Anfang 2007 erhielt Condés Mutter 10.000 Euro – das Schmerzensgeld, welches Condé zugestanden hätte, wenn er überlebt hätte. Das hätte das Land ihm zahlen müssen, weil der Europäische Gerichtshof 2006 im Fall des Nigerianers Achidi John zwangsweise Brechmittelvergabe als Verstoß gegen das Folterverbot eingestuft hatte. Auch John war 2004 in Hamburg nach einer zwangsweisen Brechmittelvergabe gestorben. Das Geld für Condés Mutter zahlte der »Haftpflichtschadensausgleich der Deutschen Großstädte« eine Selbsthilfeeinrichtung mehrerer Kommunen.

Der Prozess gegen den Polizeiarzt V. ist derweil ins Stocken geraten. V.s Anwalt hatte kurz vor Ende der Beweisaufnahme einen Befangenheitsantrag gegen den Vorsitzenden Richter gestellt. Der Richter hatte Bremen wegen des Condés Tod in einer juristischen Fachzeitschrift »Hauptstadt des organisierten Erbrechens« genannt. Nachdem der Befangenheitsantrag Ende Juni abgelehnt wurde kündigte der Verteidiger Revision beim Bundesgerichtshof an. Gleichzeitig stellte er 22 neue Beweisanträge. Die eigentlich unmittelbar danach angesetzten Schlußplädoyers wurden auf unbestimmte Zeit verschoben.

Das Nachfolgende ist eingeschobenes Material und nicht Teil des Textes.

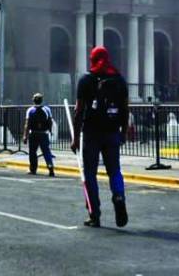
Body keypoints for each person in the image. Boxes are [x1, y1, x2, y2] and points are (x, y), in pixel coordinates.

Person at [71, 46, 128, 228]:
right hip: (112, 132)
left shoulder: (86, 80)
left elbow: (79, 111)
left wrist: (75, 137)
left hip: (91, 133)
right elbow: (125, 109)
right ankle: (118, 196)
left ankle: (94, 213)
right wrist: (124, 132)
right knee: (114, 171)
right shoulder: (119, 80)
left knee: (90, 174)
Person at [21, 92, 55, 176]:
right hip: (44, 133)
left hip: (33, 133)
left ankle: (33, 169)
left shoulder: (30, 110)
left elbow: (27, 124)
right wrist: (50, 130)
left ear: (33, 100)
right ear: (41, 100)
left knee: (32, 152)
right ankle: (50, 167)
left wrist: (25, 136)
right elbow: (50, 121)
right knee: (46, 151)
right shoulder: (47, 109)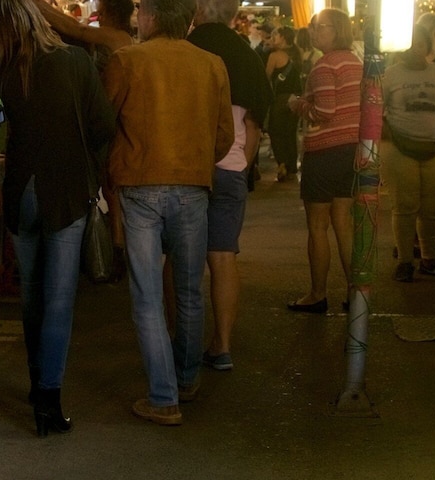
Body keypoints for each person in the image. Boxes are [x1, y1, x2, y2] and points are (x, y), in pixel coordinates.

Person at [0, 0, 117, 438]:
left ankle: (35, 380)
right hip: (67, 191)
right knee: (59, 299)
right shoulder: (75, 61)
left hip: (21, 191)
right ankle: (48, 400)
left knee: (32, 296)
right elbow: (102, 126)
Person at [105, 0, 233, 426]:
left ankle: (163, 397)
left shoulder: (127, 61)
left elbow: (105, 123)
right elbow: (224, 135)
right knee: (190, 291)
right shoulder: (212, 65)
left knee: (147, 297)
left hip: (140, 183)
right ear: (189, 19)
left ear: (151, 17)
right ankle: (187, 380)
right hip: (193, 185)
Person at [187, 0, 267, 371]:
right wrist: (242, 164)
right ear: (234, 14)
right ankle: (221, 345)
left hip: (185, 168)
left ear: (199, 10)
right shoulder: (247, 56)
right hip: (231, 166)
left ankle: (178, 342)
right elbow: (254, 124)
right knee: (223, 257)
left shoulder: (185, 49)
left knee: (178, 257)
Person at [285, 9, 361, 313]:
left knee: (317, 226)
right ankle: (355, 292)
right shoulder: (356, 63)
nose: (312, 31)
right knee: (344, 222)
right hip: (351, 150)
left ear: (336, 30)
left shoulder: (325, 66)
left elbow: (325, 112)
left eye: (319, 27)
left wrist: (298, 104)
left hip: (324, 152)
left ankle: (317, 294)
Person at [381, 13, 435, 282]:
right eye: (410, 44)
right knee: (404, 207)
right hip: (399, 148)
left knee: (431, 210)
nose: (415, 49)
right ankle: (405, 261)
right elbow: (373, 108)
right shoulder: (390, 75)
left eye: (420, 44)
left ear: (427, 45)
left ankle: (429, 259)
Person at [266, 26, 304, 180]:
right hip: (296, 99)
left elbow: (266, 78)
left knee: (276, 132)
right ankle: (292, 166)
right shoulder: (298, 54)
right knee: (290, 133)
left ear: (282, 37)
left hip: (281, 100)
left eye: (276, 35)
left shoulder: (275, 56)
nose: (273, 38)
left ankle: (282, 164)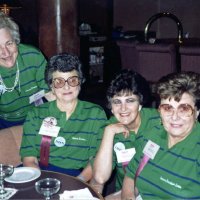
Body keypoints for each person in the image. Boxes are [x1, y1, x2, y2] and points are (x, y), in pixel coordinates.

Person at [20, 53, 107, 181]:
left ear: (80, 82)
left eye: (72, 80)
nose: (66, 87)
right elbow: (29, 157)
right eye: (59, 82)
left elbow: (97, 159)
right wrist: (40, 182)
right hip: (38, 173)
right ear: (51, 86)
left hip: (74, 176)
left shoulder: (95, 114)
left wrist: (78, 182)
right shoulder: (35, 114)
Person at [122, 71, 200, 199]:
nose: (174, 117)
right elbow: (130, 175)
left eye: (184, 109)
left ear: (197, 112)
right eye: (168, 108)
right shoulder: (152, 135)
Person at [92, 69, 160, 199]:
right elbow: (100, 177)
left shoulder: (158, 121)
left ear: (140, 103)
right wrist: (109, 133)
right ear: (111, 107)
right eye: (117, 102)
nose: (123, 109)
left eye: (130, 100)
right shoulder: (108, 128)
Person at [0, 11, 53, 129]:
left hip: (36, 115)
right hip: (3, 121)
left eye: (9, 43)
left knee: (46, 145)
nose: (6, 53)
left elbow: (51, 94)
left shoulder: (32, 56)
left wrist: (48, 133)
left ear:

Röwekamps Nachfolger, der Sozialdemokrat Ulrich Mäurer, Anfang Mai ins Amt gekommen, setzte in derselben Zeit erste innenpolitische Akzente: Mit noch mehr Polizeipräsenz, »intensiven verdeckten Observationen« und mehr Platzverweisen will er die »bis zu 30 afrikanischen Kleindealer« im Ostertorviertel »für längere Zeit« inhaftieren – oder abschieben. Mäurer selbst nannte seine Initiative einen »Kampf gegen Windmühlen«, und auch die Polizei geht davon aus, dass sich der Drogenhandel mit den geschätzten 4.000 NachfragerInnen in Bremen »dauerhaft nicht unterbinden«, sondern höchsten mit hohem Personaleinsatz »eindämmen« lasse. Die Dealer würden sich »sofort neu formieren« oder auf andere Ort ausweichen. Bremens Polizeipräsident Eckhard Mordhorst nannte es ein Ziel »die Szene in Bewegung halten«. Denn auf die Ursachen des Drogenhandels »wollen wir erst gar nicht einsteigen«.



Christian Jakob ist Redakteur bei der tageszeitung (taz) in Bremen.